Vor ein paar Jahren sind wir uns mal auf den CPD über den Weg gelaufen, gemeinsam mit seinem Vater, dem in der Branche bekannten Consultant Stefano Sorice. Jetzt haben wir uns in Peking wiedergesehen. Antoine Sorice lebt seit knapp vier Jahren in China. Er arbeitet dort für NTS, die Beschaffungsorganisation von Miro Radici in Shanghai, über die zahlreiche deutsche und europäische Modeunternehmen ihr Sourcing abwickeln. Sorice ist dabei, sich als Berater selbstständig zu machen. Dazu hat er gemeinsam mit seinem Vater eine Firma mit Sitz in Hongkong gegründet. Er will deutsche Firmen auf ihrem Weg in den chinesischen Markt begleiten. Vater Stefano hält die Kontakte von Düsseldorf aus. Eine Geschäftsidee mit viel Potenzial, denn China gilt als der Wachstumsmarkt schlechthin, und die deutsche Beteiligung an der derzeit laufenden Pekinger Modemesse CHIC zeigt das große Interesse.
Das erste Jahr hat Sorice vor allem damit zugebracht, die Sprache zu lernen. Sieben Monate lebte er in dem, wie er sagt, "Sechs-Millionen-Nest" Anqing. "Da waren außer mir kaum Ausländer und die Kinder guckten mich teilweise an wie einen Außerirdischen." In Anqing hat Sorice nicht nur die Sprache, sondern viel über die chinesische Mentalität gelernt. Und über deren Art, Geschäfte zu machen. "Die Chinesen bauen immer erst eine persönliche Beziehung auf. Mit unserer deutschen Sachlichkeit kommen Sie da nicht weit." Praktisch bedeutet das gemeinsame Trinkgelage und ausschweifende Völlerei. "Ich habe zehn Kilo zugenommen, seit ich in China lebe."

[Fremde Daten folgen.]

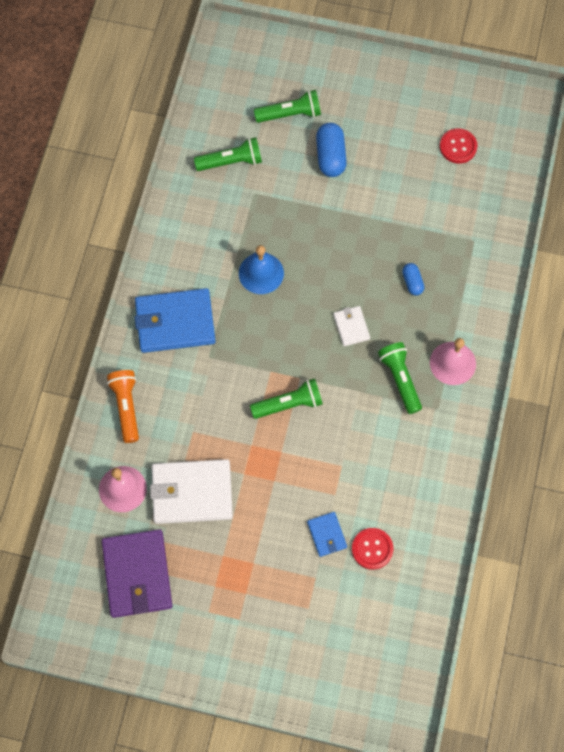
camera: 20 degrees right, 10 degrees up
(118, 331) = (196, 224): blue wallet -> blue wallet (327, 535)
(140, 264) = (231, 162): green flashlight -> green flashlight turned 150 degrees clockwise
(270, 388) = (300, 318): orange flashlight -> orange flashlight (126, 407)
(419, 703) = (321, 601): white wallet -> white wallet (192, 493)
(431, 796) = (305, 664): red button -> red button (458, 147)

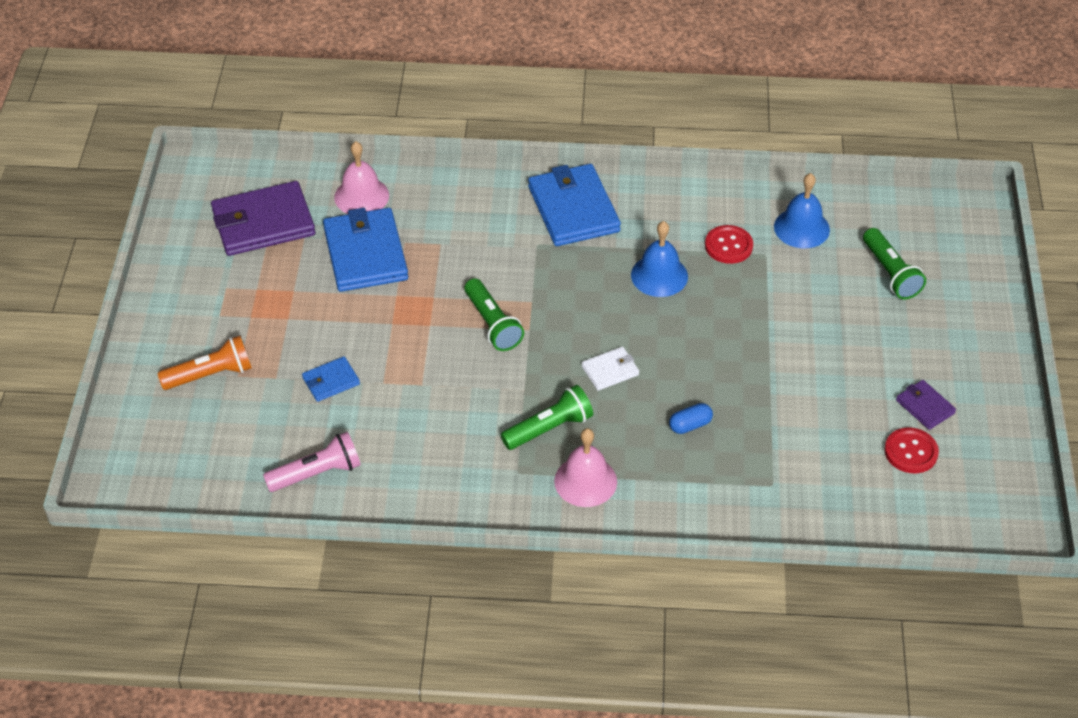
camera: 80 degrees right, 20 degrees down
(126, 407) = (459, 184): orange flashlight -> orange flashlight (210, 375)
(192, 493) = (365, 253): white wallet -> blue wallet
(231, 162) = (801, 228): green flashlight -> blue bell
(330, 156) = (844, 320): blue capsule -> none
(372, 549) = (318, 427): red button -> red button (728, 246)
(418, 554) = (317, 473): none -> pink flashlight
(420, 127) = (925, 406): none -> purple wallet

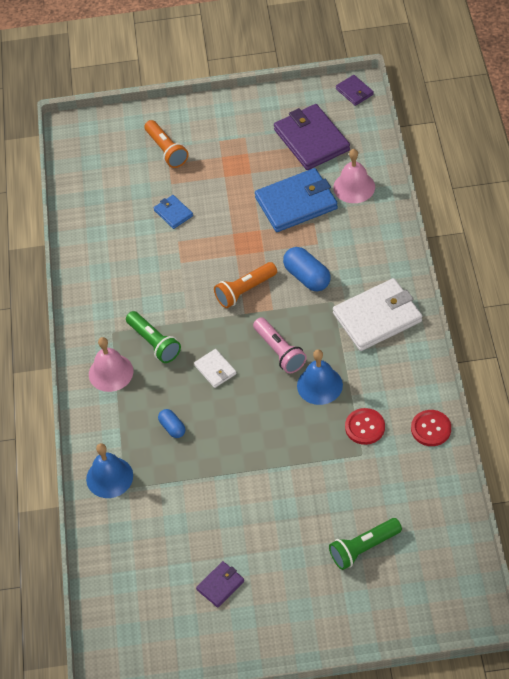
camera: 85 degrees right, 5 degrees up
(199, 169) = (354, 92): none -> purple wallet
(317, 473) = (94, 225): pink flashlight -> pink flashlight (279, 351)
(491, 262) = (307, 277): none -> blue capsule
(492, 324) = (245, 290): green flashlight -> orange flashlight
(573, 209) = (377, 317): blue wallet -> white wallet
(801, 228) = (400, 477): blue bell -> blue bell (109, 477)
(911, 452) = (172, 578): red button -> red button (431, 429)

Die Markteintrittsbarrieren sind hoch, die Rahmenbedingungen in China sehr speziell und nicht mit europäischen Verhältnissen vergleichbar. Das klassische Wholesalegeschäft spielt kaum eine Rolle, man hat es kaum mit Einkäufern als vielmehr mit Franchisepartnern und Department Store- und Mallbetreibern zu tun, die in erster Linie an guten Deals und nicht an Hosen und Kleidern interessiert sind. Der größte Engpass sind verfügbare Flächen. Für Antoine Sorice gibt es ein Zeitfenster von fünf oder sechs Jahren, wo der Markt noch vergleichsweise unstrukturiert und aufnahmebereit ist und Marken aus dem Westen die Chance haben, sich zu positionieren. Dabei will der polyglotte 45jährige mit seinem Beziehungsnetzwerk helfen.